I knew this time was fleeting...I knew that before I knew it these two precious babies would be all grown. And in the blink of an eye they are now in their twenties. I was right.

They began chanting right away...just after they started talking.
One day they came to me saying they'd had bad dreams and I said "Oh that's easy! Let's sit down and chant about this and the bad dreams will go away immediately!" And the bad dreams vanished. 

We had one important rule we always stuck by: "Stop Means Stop." The rule was just as it says...if you are playing with someone and they want you to stop doing something "stop means stop." They shouldn't have to plead or beg or fight. Stop means stop. This rule was perfect. It worked from the very beginning. My children learned respect for each other. Stop means stop!

I knew that I could never allow them to physically fight with each other. I saw families where physical fighting was the norm. Stop Means Stop was really helpful! 

One day, they began to get into their first real fight over some toy. I stayed calm. I called them into the Gohonzon room and I said, "Common guys! We're going to sit down and chant to never fight again and to really love your brother." And I know this sounds almost impossible but they just said "Okay Mommy!" and sat down and chanted. And they never fought again. This is the truth. They have always been very close, and supported each other. 

Throughout their High School years they were always saying "We don't know anyone as close to their brothers as we are." 

I always look for the good in them. Always. My theory is that each child already thinks they are somehow inherently BAD. I know I felt that way. I had terrible self-esteem, and people were always picking on me, just like they pick on everyone it seems. So I felt it was my mission as a mother to reinforce how GOOD my boys were...to always comment on the good things they were doing, and to not focus on anything else. What you focus on increases. I increased the GOOD by saying "I am so proud of you. You ALWAYS know what is best for your life. You have so much wisdom inside you, just listen to your own heart. It knows what to do." 
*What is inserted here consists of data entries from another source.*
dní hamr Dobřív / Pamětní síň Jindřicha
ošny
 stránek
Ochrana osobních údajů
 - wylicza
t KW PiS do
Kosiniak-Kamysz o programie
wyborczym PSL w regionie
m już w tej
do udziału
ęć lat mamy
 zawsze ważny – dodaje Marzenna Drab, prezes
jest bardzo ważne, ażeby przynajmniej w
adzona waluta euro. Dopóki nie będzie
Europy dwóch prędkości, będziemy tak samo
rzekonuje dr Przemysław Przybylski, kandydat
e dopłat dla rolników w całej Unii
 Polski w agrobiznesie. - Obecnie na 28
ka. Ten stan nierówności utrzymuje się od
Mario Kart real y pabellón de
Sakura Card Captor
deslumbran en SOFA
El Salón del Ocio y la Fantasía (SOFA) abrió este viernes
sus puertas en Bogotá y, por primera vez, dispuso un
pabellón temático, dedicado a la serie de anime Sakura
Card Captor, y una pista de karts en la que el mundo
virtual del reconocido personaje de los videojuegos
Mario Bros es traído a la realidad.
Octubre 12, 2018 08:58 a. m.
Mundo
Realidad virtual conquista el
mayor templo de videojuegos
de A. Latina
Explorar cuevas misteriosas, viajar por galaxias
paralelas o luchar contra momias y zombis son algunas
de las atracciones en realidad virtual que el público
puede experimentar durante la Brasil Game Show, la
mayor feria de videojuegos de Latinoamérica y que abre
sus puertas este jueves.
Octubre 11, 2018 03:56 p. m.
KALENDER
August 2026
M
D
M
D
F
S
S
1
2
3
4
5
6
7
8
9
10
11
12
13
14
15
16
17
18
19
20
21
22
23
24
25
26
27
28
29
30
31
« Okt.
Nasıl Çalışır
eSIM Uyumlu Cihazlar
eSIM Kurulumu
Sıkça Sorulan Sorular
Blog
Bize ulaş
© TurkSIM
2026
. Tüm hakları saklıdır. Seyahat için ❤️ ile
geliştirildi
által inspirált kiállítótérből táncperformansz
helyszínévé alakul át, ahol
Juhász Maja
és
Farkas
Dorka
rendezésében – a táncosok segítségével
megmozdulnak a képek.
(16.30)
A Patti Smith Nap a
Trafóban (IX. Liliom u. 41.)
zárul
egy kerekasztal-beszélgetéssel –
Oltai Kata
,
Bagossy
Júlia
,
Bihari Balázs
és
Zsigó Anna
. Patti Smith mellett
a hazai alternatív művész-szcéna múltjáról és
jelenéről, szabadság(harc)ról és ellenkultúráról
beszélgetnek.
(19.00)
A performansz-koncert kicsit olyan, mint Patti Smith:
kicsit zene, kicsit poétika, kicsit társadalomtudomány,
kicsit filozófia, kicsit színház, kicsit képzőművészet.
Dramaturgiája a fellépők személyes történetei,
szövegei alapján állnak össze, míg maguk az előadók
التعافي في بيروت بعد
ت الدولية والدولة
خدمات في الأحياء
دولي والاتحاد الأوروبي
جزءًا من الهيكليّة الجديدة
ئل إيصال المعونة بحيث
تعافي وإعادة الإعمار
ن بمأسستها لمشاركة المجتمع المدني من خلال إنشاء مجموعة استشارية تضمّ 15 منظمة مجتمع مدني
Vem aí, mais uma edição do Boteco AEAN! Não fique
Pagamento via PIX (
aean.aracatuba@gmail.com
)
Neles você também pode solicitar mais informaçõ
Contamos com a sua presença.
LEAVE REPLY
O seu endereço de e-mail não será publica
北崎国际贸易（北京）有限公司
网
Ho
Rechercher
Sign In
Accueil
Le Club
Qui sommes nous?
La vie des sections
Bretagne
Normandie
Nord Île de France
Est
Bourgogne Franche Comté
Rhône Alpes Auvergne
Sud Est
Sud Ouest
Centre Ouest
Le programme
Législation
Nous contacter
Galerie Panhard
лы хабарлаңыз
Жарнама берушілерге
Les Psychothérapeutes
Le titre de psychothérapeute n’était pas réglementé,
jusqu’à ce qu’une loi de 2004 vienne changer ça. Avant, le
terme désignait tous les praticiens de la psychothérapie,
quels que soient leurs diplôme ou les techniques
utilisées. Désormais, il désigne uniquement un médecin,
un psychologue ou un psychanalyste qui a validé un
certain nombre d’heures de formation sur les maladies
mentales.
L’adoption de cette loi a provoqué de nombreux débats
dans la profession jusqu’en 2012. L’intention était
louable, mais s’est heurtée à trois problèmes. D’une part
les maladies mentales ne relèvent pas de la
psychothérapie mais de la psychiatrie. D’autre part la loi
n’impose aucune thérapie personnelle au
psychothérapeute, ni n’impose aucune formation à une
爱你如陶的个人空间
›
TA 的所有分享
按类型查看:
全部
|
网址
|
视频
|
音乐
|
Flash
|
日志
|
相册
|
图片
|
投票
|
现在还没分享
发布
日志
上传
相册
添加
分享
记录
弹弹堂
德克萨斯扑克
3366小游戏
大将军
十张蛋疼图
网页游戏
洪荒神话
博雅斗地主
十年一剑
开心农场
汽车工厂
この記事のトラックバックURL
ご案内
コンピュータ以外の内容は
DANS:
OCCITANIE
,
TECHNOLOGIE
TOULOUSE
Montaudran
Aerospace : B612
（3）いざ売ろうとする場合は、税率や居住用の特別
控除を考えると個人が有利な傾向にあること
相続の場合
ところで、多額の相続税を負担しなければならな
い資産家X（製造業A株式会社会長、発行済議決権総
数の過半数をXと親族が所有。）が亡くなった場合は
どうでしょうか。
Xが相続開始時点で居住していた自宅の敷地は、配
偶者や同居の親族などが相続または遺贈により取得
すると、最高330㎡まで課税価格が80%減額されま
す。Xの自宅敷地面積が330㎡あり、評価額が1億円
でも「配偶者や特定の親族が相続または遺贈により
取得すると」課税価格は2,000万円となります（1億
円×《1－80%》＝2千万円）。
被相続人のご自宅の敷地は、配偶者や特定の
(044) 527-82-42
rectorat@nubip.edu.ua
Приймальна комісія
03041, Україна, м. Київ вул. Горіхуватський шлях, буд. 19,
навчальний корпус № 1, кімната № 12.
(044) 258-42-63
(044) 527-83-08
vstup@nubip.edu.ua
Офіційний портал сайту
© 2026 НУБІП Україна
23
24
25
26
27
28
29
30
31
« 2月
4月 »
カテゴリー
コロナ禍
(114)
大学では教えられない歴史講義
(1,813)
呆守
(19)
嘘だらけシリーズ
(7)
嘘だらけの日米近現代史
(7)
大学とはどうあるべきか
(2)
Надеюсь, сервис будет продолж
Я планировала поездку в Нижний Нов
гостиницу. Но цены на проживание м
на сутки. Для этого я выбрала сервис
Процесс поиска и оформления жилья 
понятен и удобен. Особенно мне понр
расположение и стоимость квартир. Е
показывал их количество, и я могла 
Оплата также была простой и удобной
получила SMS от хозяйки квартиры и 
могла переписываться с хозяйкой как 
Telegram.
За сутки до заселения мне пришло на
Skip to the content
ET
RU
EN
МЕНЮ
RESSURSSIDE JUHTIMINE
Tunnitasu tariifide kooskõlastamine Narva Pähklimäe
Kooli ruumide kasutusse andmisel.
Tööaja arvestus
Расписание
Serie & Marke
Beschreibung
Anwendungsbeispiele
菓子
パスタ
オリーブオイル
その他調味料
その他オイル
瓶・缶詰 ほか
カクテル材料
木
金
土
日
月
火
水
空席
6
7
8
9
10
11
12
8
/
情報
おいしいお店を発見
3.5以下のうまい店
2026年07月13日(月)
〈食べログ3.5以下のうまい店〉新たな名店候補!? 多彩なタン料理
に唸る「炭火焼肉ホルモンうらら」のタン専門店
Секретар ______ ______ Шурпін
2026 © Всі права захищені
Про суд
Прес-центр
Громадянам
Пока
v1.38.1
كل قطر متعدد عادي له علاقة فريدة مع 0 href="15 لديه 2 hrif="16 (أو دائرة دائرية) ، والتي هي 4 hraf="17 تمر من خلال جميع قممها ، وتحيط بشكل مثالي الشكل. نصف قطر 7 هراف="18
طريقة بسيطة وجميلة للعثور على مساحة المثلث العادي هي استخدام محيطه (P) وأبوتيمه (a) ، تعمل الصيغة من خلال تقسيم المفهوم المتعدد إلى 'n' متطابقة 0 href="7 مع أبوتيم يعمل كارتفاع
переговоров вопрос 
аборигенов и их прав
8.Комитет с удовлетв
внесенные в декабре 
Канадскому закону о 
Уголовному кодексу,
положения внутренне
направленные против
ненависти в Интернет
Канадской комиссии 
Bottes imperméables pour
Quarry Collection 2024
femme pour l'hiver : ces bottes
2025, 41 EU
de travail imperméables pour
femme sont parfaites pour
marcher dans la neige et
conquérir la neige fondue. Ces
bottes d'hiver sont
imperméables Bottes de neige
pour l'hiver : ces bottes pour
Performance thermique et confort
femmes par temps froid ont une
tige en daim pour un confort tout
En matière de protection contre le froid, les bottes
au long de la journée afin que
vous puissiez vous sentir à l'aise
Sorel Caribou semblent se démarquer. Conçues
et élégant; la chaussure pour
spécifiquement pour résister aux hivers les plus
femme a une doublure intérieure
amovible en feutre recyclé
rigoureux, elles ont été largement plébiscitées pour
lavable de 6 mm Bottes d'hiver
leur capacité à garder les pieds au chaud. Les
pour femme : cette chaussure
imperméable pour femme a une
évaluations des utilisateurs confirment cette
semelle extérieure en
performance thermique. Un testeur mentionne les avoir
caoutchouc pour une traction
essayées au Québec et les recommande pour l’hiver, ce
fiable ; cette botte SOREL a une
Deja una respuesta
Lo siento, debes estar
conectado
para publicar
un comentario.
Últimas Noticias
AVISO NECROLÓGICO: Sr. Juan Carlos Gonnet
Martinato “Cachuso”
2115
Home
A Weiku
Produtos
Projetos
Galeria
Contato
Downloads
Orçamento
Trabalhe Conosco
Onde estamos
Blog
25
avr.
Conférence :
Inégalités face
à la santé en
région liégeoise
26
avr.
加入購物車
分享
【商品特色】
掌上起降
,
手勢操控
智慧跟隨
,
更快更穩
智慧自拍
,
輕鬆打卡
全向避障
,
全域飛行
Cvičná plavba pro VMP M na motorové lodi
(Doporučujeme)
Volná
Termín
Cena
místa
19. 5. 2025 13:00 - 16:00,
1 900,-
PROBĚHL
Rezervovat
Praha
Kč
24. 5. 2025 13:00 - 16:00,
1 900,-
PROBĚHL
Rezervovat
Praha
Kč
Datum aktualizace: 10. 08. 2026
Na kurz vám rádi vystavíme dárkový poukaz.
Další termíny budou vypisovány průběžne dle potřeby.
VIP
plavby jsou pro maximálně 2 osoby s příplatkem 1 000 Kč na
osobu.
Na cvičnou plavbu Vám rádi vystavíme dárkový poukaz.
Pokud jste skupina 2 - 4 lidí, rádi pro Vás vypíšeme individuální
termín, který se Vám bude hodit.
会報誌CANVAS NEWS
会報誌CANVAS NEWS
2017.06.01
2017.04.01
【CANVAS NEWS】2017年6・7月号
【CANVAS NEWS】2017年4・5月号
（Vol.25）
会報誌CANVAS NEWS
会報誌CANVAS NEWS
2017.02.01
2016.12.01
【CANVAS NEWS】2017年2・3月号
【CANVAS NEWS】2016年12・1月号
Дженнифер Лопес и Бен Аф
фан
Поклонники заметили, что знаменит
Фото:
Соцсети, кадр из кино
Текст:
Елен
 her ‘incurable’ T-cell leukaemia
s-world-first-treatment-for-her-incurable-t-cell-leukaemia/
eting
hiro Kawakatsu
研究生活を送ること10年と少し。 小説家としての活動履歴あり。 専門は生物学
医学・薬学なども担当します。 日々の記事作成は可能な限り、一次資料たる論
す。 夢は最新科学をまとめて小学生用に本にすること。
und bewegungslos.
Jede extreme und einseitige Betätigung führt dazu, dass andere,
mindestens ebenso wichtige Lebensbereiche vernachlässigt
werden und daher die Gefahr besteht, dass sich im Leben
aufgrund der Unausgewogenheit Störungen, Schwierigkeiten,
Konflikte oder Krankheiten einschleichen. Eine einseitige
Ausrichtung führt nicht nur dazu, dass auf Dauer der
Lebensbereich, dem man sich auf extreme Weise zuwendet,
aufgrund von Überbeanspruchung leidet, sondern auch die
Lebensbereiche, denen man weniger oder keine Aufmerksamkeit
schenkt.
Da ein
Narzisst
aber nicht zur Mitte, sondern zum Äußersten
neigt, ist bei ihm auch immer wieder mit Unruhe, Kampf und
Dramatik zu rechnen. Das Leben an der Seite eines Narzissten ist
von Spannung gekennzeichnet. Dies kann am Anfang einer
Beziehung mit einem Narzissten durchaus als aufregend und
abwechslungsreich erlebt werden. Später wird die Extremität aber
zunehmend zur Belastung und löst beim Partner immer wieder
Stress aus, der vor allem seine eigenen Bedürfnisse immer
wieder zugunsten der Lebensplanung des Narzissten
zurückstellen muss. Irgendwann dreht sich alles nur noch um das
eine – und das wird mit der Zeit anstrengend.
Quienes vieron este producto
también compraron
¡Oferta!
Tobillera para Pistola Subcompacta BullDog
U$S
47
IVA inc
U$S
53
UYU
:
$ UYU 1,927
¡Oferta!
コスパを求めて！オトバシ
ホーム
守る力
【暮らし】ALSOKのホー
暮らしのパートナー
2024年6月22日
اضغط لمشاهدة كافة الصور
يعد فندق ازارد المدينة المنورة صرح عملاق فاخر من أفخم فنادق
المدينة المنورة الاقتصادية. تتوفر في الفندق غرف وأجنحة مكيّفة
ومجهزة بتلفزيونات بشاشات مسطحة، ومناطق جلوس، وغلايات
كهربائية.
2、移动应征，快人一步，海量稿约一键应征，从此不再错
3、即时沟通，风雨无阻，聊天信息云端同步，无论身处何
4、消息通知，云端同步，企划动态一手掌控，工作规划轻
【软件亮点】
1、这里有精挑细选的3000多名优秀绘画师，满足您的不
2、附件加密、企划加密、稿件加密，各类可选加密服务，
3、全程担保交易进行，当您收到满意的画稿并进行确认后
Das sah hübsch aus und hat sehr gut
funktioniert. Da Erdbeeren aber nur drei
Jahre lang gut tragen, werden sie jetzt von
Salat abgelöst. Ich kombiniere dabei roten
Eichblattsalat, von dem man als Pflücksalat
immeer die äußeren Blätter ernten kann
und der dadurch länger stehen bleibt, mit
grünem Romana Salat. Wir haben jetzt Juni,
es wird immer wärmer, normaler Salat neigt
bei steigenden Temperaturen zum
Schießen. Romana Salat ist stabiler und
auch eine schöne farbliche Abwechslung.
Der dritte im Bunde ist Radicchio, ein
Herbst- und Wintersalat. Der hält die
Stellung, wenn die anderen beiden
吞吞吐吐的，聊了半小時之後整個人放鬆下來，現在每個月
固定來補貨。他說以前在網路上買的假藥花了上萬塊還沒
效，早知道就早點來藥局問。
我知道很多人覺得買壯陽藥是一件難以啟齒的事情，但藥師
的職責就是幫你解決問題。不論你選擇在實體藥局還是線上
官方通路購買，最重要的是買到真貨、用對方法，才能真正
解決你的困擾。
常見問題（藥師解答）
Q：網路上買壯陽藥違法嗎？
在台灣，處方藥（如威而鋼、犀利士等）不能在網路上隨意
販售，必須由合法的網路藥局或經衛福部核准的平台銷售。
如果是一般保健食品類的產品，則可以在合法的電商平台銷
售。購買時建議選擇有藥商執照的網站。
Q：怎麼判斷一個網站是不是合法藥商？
One time Ben made a bad decision. He followed his friends and took a key off a computer, and was caught. He felt such remorse, he was sobbing in sadness and so mad at himself. I brought him into a hug and told him about the time I was caught taking a flower from a woman's garden on the way to school. She called the school, and the Principle found me and I had to go apologize to the woman. It wasn't pleasant, but I did it. And it was over and done with. I reinforced to Ben that all people make mistakes from time to time, but that doesn't mean they are starting a downward spiral, and that doesn't mean he is BAD to the core. The very fact that he was upset was enough punishment. He did not keep doing bad things. And I continued to look for the good. The other day he mentioned this to me, and said it was just an amazing moment for him. I helped him to turn the whole incident around. I constantly reinforced his OWN wisdom. 

There is so much more....every time they had challenges with friendships or anything else we headed to the Gohonzon. 

I will write more about parenting. 

In the meantime I hope you are enjoying the sights and sounds of the season. Tonight I went to see my songbird sing in her High School Concert. Lovely!